◆ EXERCISE OBJECTIVE: Copy out each line of the data below in which the string "absolute" appears.

◆ INFORMATION GIVEN:
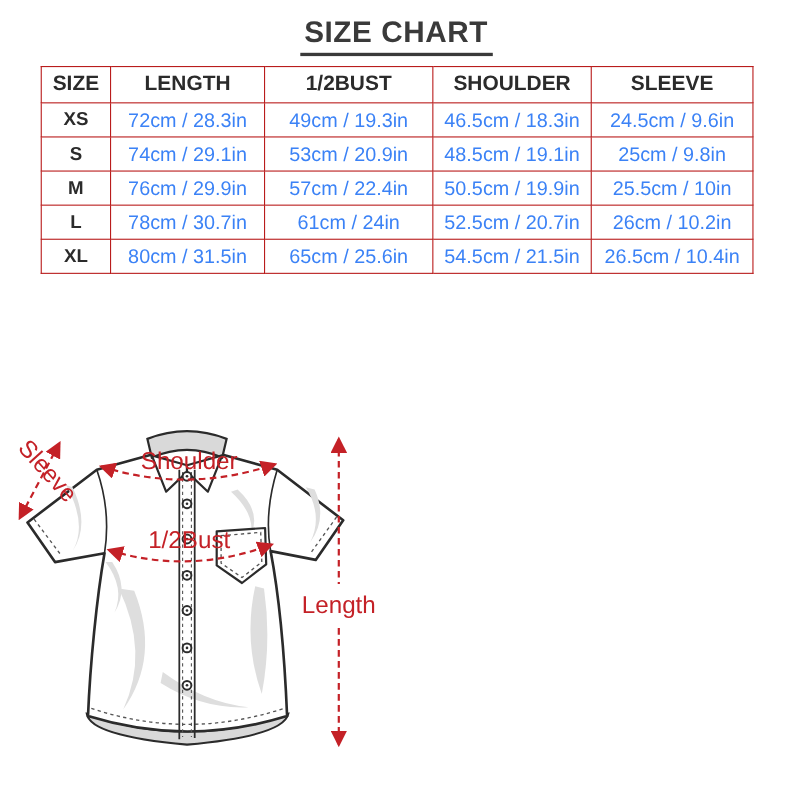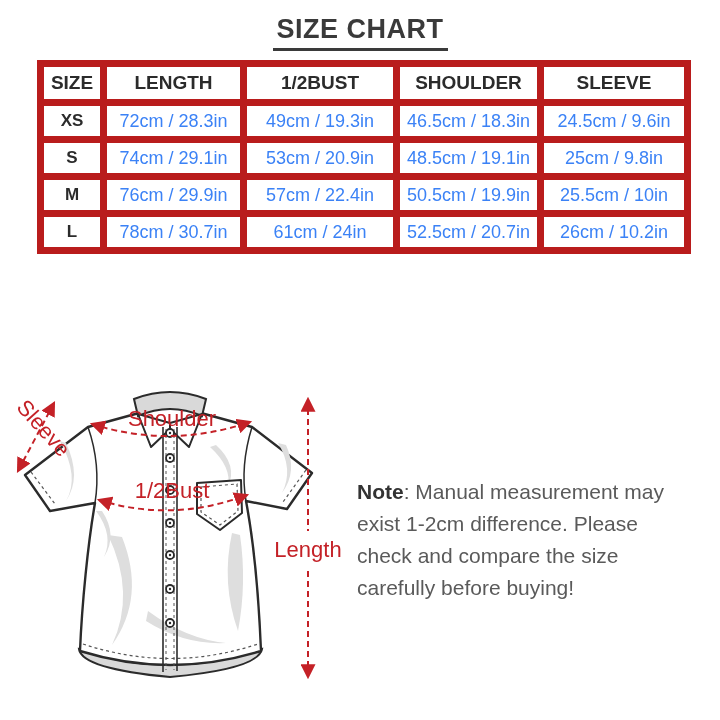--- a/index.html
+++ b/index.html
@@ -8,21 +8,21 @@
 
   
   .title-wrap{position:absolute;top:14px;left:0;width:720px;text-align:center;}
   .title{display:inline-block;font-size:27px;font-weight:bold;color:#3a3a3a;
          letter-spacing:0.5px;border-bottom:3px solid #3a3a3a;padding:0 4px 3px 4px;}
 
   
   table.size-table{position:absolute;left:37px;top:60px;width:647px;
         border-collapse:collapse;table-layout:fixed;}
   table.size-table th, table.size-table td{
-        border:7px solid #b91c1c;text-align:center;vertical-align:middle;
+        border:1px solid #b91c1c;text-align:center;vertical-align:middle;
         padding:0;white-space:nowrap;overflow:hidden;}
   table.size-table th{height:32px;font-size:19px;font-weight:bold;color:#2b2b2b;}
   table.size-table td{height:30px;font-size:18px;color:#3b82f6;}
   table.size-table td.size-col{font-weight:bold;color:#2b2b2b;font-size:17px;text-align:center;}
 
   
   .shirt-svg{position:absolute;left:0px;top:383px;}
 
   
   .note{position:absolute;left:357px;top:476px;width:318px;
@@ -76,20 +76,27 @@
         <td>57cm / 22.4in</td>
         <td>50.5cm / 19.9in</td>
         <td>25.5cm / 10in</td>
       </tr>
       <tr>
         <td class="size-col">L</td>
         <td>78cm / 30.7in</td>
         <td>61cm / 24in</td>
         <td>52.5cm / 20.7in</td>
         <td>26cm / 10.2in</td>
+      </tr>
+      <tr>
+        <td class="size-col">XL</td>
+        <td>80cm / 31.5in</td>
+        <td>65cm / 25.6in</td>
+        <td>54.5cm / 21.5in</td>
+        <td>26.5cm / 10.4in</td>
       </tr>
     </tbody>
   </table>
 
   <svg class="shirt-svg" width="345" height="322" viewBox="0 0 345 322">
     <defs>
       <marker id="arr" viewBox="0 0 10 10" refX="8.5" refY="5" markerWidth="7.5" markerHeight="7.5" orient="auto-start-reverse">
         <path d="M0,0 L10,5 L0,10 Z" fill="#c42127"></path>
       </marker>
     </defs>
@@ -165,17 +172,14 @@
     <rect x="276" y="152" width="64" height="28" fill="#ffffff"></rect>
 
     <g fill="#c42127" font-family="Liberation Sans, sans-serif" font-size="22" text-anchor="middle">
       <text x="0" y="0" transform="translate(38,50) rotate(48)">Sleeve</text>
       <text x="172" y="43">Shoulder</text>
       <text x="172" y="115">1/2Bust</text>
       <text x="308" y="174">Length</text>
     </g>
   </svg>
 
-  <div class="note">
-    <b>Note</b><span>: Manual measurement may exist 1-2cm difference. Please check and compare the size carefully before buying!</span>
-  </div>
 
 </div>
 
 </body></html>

◆ ANSWER AREA:
   .title-wrap{position:absolute;top:14px;left:0;width:720px;text-align:center;}
   table.size-table{position:absolute;left:37px;top:60px;width:647px;
   .shirt-svg{position:absolute;left:0px;top:383px;}
   .note{position:absolute;left:357px;top:476px;width:318px;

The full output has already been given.